We stood him on a bench and removed his shoes, then peeled his socks from his feet. As we wrung out his–carefully chosen in homage to our first intended destination–dinosaur socks he was still crying and now yelling, “There’s no time to spare…no time to spare!”

Like an end-of-days evangelist shouting on a street corner, he was expressing exactly what I was feeling, there is absolutely no time to spare. 

There was and is so much to do, and the most important of those things was precisely what we were doing. Not the pigeons and forced march through the rain, exactly, but the time spent with just the 5 of us. Time together not racing to or from activities or squeezed between work commitments. Real, uninterrupted, loud, messy, and sweet time.

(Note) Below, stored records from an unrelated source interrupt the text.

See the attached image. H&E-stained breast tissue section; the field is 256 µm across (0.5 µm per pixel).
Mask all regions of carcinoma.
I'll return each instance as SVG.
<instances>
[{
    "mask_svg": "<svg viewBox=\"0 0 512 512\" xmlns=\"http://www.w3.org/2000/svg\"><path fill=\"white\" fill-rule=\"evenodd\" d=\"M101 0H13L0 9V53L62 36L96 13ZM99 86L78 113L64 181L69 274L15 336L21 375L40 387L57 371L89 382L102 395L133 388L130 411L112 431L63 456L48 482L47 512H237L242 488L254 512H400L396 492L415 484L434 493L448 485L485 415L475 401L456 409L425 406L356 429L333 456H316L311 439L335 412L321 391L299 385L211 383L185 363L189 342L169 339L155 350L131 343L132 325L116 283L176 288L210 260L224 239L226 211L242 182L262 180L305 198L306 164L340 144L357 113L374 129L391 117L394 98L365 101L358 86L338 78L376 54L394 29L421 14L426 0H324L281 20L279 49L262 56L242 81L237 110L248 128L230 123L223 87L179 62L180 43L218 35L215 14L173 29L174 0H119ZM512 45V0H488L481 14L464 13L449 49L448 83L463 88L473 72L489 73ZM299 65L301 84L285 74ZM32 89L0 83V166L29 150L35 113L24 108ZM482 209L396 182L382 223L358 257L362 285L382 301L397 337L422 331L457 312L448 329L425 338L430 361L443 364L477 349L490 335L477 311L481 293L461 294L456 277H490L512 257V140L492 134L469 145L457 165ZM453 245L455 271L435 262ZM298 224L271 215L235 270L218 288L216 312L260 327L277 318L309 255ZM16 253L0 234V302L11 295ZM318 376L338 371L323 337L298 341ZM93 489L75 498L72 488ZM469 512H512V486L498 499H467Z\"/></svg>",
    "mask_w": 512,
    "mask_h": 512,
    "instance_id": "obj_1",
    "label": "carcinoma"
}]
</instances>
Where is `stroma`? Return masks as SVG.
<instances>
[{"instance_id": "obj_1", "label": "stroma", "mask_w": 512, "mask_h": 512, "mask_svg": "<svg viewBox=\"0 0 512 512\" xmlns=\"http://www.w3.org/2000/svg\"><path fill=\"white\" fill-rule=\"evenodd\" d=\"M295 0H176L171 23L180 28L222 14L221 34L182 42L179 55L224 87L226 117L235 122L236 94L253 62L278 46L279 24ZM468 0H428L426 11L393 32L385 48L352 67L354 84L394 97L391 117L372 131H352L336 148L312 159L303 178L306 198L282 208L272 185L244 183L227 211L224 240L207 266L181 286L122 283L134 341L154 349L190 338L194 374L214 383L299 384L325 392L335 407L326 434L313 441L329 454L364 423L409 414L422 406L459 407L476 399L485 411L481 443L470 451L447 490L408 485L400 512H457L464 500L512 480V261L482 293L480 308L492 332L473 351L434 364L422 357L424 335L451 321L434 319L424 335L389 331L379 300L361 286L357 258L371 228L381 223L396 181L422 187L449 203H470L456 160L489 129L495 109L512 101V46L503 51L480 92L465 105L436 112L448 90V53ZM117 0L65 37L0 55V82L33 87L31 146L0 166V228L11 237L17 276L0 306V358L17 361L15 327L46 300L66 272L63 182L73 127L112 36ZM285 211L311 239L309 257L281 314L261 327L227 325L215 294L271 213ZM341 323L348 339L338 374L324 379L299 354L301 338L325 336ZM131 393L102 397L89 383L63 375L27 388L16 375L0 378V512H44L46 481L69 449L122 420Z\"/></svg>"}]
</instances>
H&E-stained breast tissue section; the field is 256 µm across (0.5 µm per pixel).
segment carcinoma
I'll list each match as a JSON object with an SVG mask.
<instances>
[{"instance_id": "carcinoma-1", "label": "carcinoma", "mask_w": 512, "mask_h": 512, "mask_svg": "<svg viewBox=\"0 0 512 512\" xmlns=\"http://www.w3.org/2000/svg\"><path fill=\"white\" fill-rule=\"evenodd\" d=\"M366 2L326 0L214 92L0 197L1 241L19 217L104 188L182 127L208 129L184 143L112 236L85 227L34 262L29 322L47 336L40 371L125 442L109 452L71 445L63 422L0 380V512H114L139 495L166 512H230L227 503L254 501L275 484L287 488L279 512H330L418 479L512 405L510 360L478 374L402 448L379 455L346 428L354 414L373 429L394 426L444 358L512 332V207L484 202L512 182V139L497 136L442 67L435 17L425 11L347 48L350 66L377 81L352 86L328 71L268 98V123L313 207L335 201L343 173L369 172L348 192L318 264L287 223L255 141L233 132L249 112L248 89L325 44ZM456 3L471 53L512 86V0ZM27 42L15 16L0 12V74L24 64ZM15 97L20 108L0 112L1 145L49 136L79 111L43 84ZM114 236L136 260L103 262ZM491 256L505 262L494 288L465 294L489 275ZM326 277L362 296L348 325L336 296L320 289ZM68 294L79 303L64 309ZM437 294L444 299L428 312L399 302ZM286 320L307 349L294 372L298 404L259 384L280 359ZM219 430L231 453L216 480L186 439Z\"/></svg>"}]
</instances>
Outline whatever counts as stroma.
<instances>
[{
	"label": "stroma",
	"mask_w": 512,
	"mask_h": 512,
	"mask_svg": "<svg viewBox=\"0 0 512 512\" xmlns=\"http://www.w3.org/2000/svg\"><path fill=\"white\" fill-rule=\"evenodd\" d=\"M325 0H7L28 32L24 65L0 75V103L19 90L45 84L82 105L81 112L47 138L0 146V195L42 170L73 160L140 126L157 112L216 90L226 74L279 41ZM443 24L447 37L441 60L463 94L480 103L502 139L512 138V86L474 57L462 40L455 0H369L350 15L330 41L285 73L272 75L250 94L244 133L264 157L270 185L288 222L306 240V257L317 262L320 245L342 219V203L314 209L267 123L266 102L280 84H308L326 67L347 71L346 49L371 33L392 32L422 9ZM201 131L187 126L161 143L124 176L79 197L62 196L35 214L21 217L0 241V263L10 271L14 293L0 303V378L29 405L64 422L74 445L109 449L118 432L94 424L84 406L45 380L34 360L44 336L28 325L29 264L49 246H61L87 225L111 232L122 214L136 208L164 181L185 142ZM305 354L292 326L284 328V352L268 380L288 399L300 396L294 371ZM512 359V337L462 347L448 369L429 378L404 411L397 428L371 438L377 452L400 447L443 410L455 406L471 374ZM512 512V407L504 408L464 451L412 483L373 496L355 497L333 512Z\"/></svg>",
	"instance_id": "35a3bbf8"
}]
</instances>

There is just so little, too little of that time.

We put the less-wet but still soggy socks back on his feet and headed off to pet horses waiting for carriage riders, chase more pigeons, climb more rocks, and continue on in our now less-scheduled day. 

We hit some of our agenda but mostly we roamed. We clocked a ridiculous amount of steps and a glorious amount of time together.  We laughed and hugged, and irritated city dwellers with our sidewalk stops to wonder at the sights around us. We took turns carrying exhausted kids on our backs, and my husband and I made a new plan. 

Our new plan is to stop. Stop ourselves and each other in those moments of parental and professional overwhelming stress–those times when we can’t see the forest of our beautiful family and life together through the trees. We will stop and remember that there is no time to spare.  At least we plan to try.